The conversation is not always about archaeology, we also chat about our families. There is always a lot of banter. This group has brought a great outside interest to my life and I always look forward to my time with them.

Don, volunteer: I was looking for something interesting to do when I retired after 49 years working in engineering. Through joining the group I now have good friends that are great fun. They are supportive and the good-natured banter makes even the tedious tasks (pot washing) enjoyable.

Being a widower whose children have now left home, and after working since I was 15 alongside people that I knew and respected, it seemed a daunting task to make new friendships.

By joining this group, I am not only able to do something I enjoy with a great bunch of people, but it has given me a feeling of doing something worthwhile in my retirement.

Becky and Laura

Victorian Nights festival

Two women
Becky and Laura


Becky, heritage and cultural consultant: We met when we worked on a National Lottery Heritage Fund-supported project, Victorian Nights, that brought a community heritage festival to North Norfolk. At the time, I was also leading the Wells Maltings redevelopment project. Since then we have worked together on many different projects around the UK.

Laura, heritage and cultural consultant: My first impressions of Becky were of her creativity, tenacity, her amazing experience and skills, and her sense of humour.
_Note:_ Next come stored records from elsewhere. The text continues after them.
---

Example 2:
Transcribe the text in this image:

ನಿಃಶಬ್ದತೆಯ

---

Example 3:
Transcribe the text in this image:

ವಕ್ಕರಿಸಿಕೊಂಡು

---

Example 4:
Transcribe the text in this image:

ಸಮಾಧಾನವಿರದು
Becky: Laura is consistently positive, inspiring and supportive. Working with her always helps me to see the bigger picture. Laura has, on many occasions, literally helped me stay sane. Sometimes, working on projects with diverse and fragmented communities can be quite an isolating experience, and having Laura's support has been invaluable.

She is always there for me as a friend to offer a listening ear over a glass of wine or two! 
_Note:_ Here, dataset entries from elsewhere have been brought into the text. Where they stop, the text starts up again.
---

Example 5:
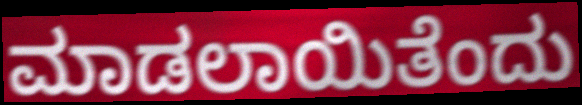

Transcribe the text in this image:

ಮಾಡಲಾಯಿತೆಂದುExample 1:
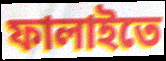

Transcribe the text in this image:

ফালাইতে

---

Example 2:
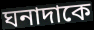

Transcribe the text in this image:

ঘনাদাকে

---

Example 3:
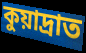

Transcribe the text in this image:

কুয়াদ্রাত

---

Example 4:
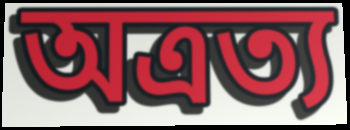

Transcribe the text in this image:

অত্রত্য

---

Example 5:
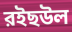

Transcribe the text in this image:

রইছউল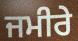
ਜਮੀਰੇ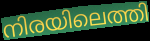
നിരയിലെത്തിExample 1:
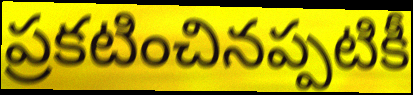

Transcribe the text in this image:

ప్రకటించినప్పటికీ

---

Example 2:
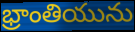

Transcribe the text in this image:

భ్రాంతియును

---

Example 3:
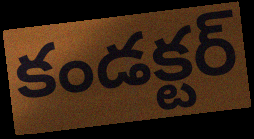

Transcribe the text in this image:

కండక్టర్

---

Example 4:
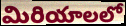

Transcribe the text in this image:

మిరియాలలో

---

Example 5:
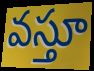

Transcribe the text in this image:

వస్తూ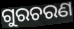
ଗୁରଚରଣ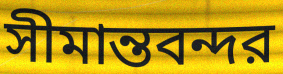
সীমান্তবন্দরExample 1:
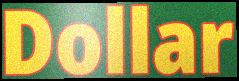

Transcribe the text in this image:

Dollar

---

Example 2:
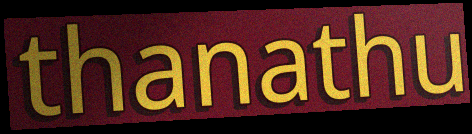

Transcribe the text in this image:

thanathu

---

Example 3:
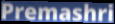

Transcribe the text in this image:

Premashri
Laura: I'd like to say exactly the same about Becky. I've always been able to turn to her for advice about everything from marketing to fundraising. Having her support over the years has got me through some tough times. I'm very lucky to have her as a friend.

Becky: Laura is now one of my closest friends as well as my colleague and consultant partner in crime! I honestly couldn't imagine life without her.